Paste it to the empty Notepad file
In Notepad click FILE>>SAVE AS
IMPORTANT>>>Change the Save as Type to All Files.
Name the file as fix.reg

Save this file on the desktop
Ensure to copy from REGEDIT4 and down in the code box

 

Code: [Select]

REGEDIT4

[-HKEY_LOCAL_MACHINE\software\microsoft\shared tools\msconfig\startupreg\Google Desktop Search]

[-HKEY_LOCAL_MACHINE\software\microsoft\shared tools\msconfig\startupreg\SpybotSD TeaTimer]

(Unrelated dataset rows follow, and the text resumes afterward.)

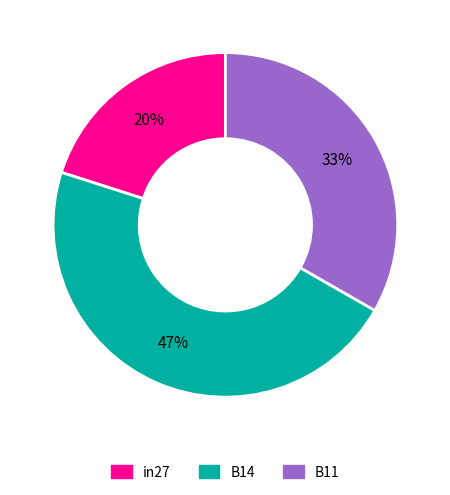

To the nearest percent, what is the combined percentage of B14 and in27?

67%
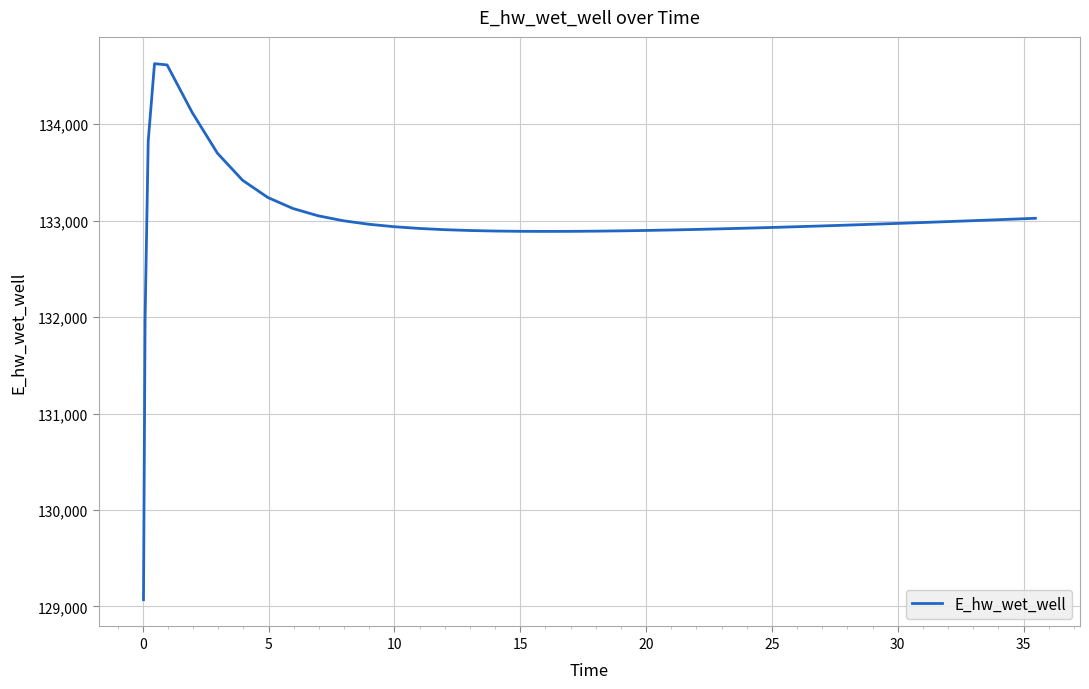

What is the difference between the maximum and minimum values?

5557.7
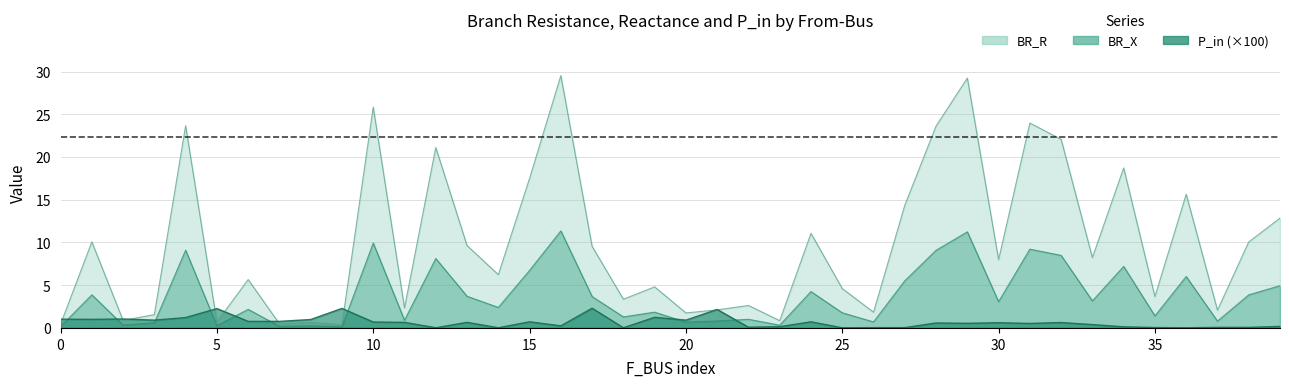

What is the greatest value displayed?

29.5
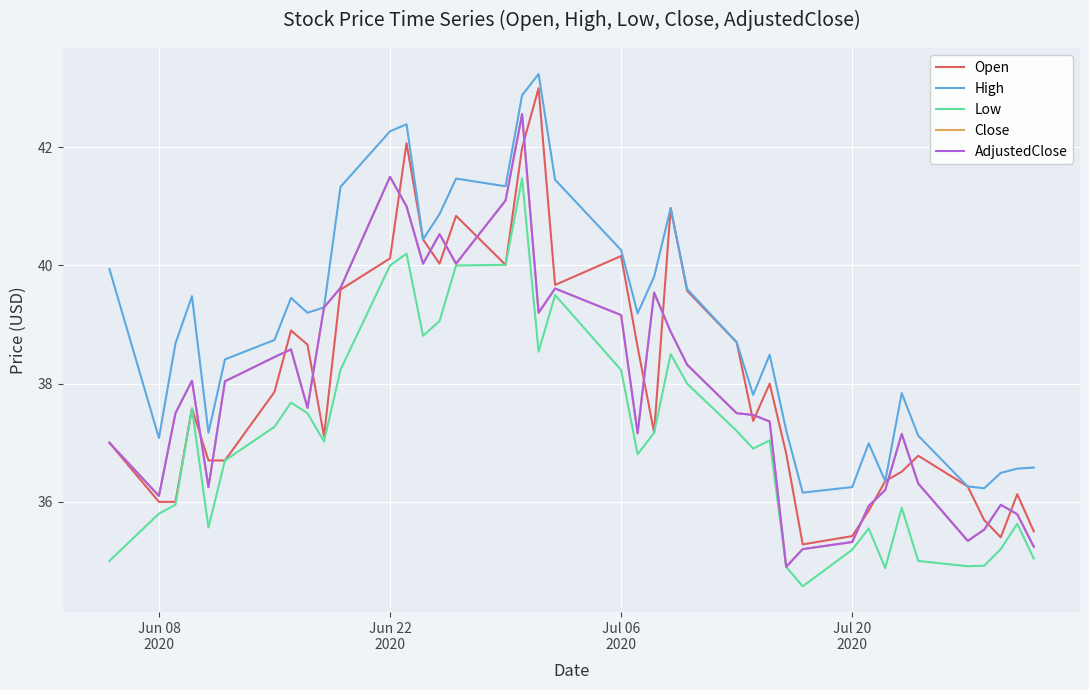

Is this an area chart (filled region under the line)?

No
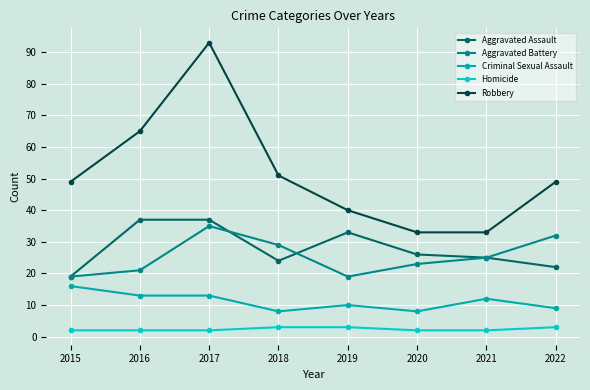

Reading right to left, extract all data points from this chart.

Aggravated Assault: 22	25	26	33	24	37	37	19
Aggravated Battery: 32	25	23	19	29	35	21	19
Criminal Sexual Assault: 9	12	8	10	8	13	13	16
Homicide: 3	2	2	3	3	2	2	2
Robbery: 49	33	33	40	51	93	65	49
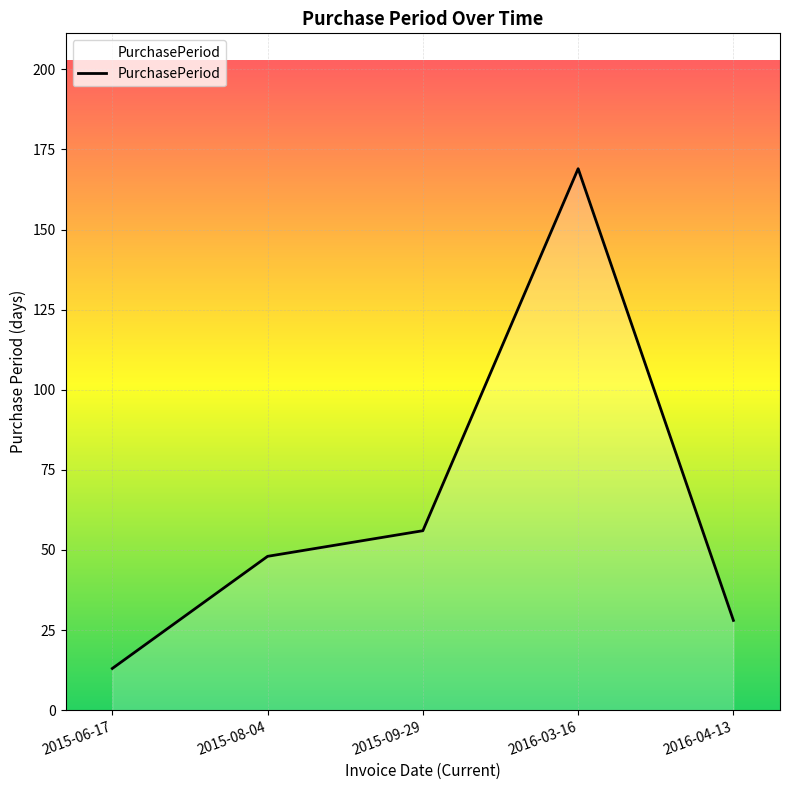

How many distinct data groups are displayed?

1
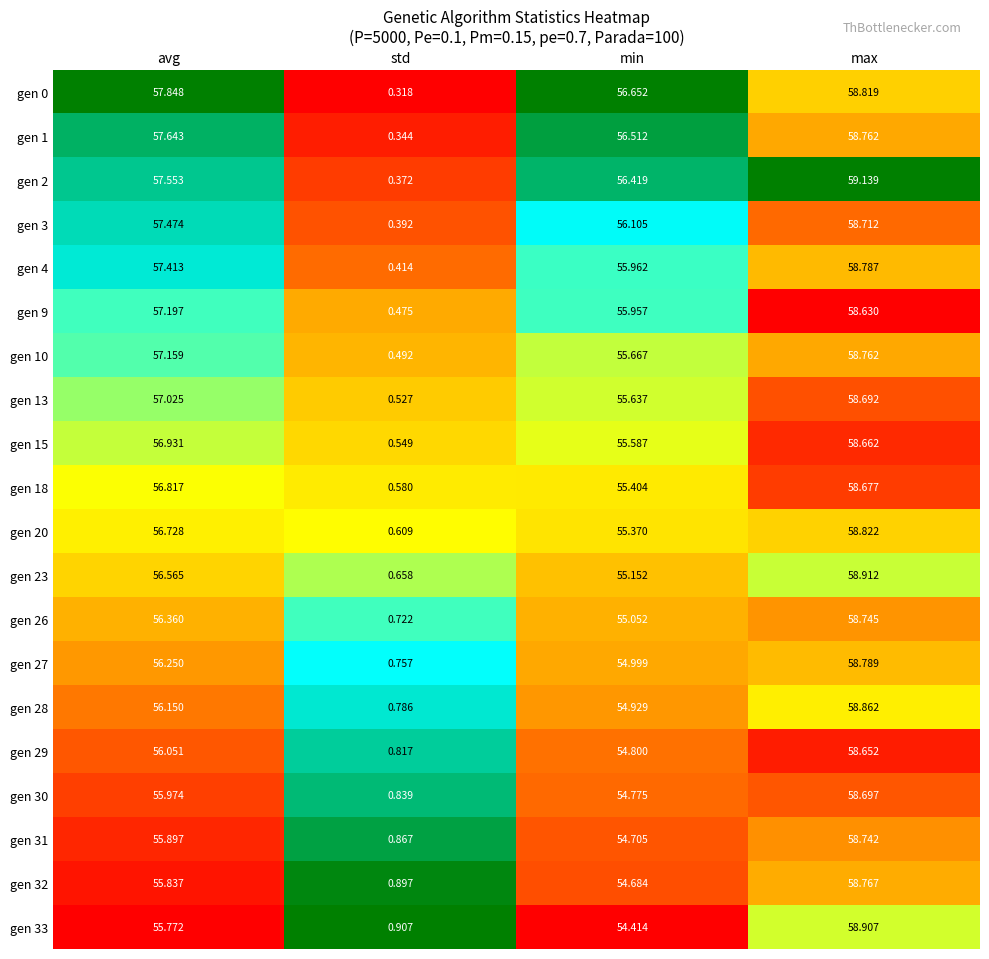

Where does the gen 10 series first go above 57?

avg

Double click on fix.reg and allow to add/merge to the registry at the prompt

Back in Windows
Those entries should be gone from msconfig

Why not reinstall Spybot
Uncheck the TeaTimer during installation
After you install it
Search for and download all updates
Afterwards, click on Immunize>>Immunize again at the top Green cross

Do that after every update
Immunization won't run in the background, it just sets registry killbits and Host file entries

Do you have SpywareBlaster 4.0 installed?

If you have a legit version of XP, why not use Windows Defender
You can get free realtime spyware protection from it and have it run spyware scans occasionally also

Does the drive show in Disk management?
Right click on MyComputer and select MANAGE
From the list on the left select Disk Management
Look on the right hand side, do you see the drive?

What letters are set in MyComputer
Just C: drive and D:drive?[/quote]



I checked Disk management and the device is not showing up.  Its not a huge issue this time...just forgot to grab some ripped songs...I can re-rip them with this even better D-drive and program.  Yes, all that is showing up is my C drive (divided into 3 units:NTSF,FAT,FAT32) and the D-drive.  I would rather just re-rip the songs...less frustrating.

If I use Windows Defender, will I need to uninstall Spyware Blaster?  WD will perform both functions (real-time protection and scans) and is free?

[guestolo]

As I said before, SpywareBlaster is NOT Realtime protection
It imports registry killbits to quietly help you keep safe on the net

Use it, it's free, and very helpful!!!